## ПРИВЕДЁННЫЙ ТЕКСТ
+---+

Из журнала "Кадетская перекличка" № 28
Пасха 1945 года застала меня в походе. Догорала вторая мировая война. Бесконечные ночные переходы, когда от усталости и бессонницы голова опускается все ниже — к самой лошадиной гриве, пока лошадь не зацепит меня стременем за какую-нибудь повозку и не заставит очнуться.
Эти дни смешались и, в памяти осталось только ночное, темное, уже теплое балканское небо, да топот лошадиных копыт. Далеко на горизонте бесшумно вспыхивают зарницы» отсветы ракет и артиллерийских выстрелов. Это за холмами идет ночной бой. Уже никому не нужный и бесполезный. У нас тихо. Усиленными маршами мы спешим вырваться из коммунистического окружения в Австрию.
Нам сказали, что красных в Австрию союзники не допустят. А союзников мы не боимся — мы против них не воевали, мы боремся только против коммунистов.
О том, что прошла Пасха вспоминаем, только тогда, когда пришли в английскую зону и вздохнули с облегчением, решив, что теперь нам бояться уже нечего, что самое тяжелое и страшное осталось уже позади ...
А потом был провал. Десять долгих лет советских концлагерей. Какая уж тут Пасха! А ведь Пасха для русского-православного человека, это самый большой, самый важный Праздник в году. Праздник чудесного Воскресения Христова, праздник нашего грядущего спасения. К Пасхе православные готовятся задолго. Целых семь недель строгого поста, когда нельзя есть не только мяса, но и яйца и даже пить молоко. Только овощи да рыба.
В течении этого поста читается особая молитва, люди исповедуются и причащаются, чтобы встретить «Праздник Праздников» чистыми и достойными.

+---+

## ИСХОДНЫЕ ЗАПИСИ
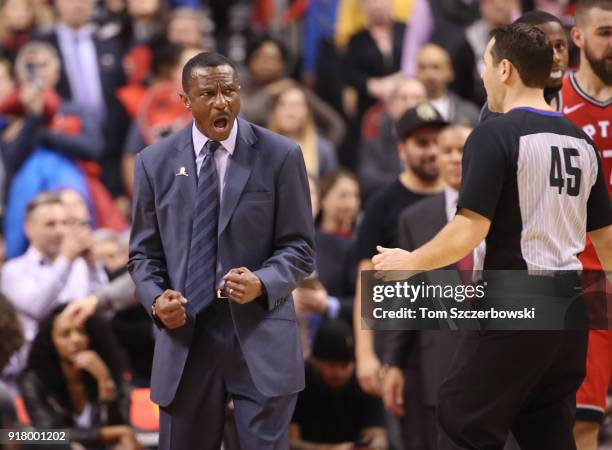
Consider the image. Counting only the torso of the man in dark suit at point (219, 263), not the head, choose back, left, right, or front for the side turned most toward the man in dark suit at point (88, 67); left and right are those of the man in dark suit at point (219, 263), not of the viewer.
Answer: back

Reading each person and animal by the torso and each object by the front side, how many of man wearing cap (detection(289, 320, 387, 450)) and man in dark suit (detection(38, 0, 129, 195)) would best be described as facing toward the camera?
2

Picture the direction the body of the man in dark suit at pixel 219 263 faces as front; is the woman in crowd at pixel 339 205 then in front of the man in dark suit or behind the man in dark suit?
behind

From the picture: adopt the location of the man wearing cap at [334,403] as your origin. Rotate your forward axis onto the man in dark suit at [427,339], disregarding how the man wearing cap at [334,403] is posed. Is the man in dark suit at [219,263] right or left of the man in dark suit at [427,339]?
right

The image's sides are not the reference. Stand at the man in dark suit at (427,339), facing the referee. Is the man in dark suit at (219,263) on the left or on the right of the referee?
right

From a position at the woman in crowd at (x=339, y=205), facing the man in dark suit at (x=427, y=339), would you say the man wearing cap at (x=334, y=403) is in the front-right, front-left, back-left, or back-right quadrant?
front-right

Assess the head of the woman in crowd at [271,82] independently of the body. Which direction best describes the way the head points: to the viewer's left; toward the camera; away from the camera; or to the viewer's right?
toward the camera

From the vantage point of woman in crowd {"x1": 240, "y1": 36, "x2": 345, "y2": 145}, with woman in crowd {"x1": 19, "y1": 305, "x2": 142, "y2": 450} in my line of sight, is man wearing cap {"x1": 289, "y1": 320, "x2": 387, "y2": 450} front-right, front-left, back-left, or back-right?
front-left

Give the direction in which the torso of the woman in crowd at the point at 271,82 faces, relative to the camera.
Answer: toward the camera

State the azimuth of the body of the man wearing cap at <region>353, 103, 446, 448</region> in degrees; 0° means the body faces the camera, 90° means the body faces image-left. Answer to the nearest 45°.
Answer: approximately 315°

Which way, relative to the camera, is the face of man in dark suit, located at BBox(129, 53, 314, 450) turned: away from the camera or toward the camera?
toward the camera

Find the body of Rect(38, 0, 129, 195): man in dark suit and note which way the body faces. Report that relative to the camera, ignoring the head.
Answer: toward the camera

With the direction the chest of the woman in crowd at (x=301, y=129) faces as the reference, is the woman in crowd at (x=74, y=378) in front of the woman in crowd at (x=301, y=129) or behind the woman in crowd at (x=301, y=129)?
in front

+---+

## ВОПРОСЫ ПО ТЕКСТУ
a. Ответьте на вопросы по тексту о Пасхе 1945 года:
(i) В какую зону пришли, когда вспомнили о прошедшей Пасхе?
(ii) Сколько лет длились советские концлагеря?
(iii) Сколько недель длится строгий пост перед Пасхой?
b. Продублируйте отрывок из текста о Пасхе 1945 года, начиная со слов «О том, что прошла» и заканчивая словами «уже позади ...».
Записи здесь никакой роли не играют.

## ПИСЬМЕННЫЕ ОТВЕТЫ
a.
(i) В английскую зону.
(ii) Десять лет.
(iii) Семь недель.

b.
О том, что прошла Пасха вспоминаем, только тогда, когда пришли в английскую зону и вздохнули с облегчением, решив, что теперь нам бояться уже нечего, что самое тяжелое и страшное осталось уже позади ...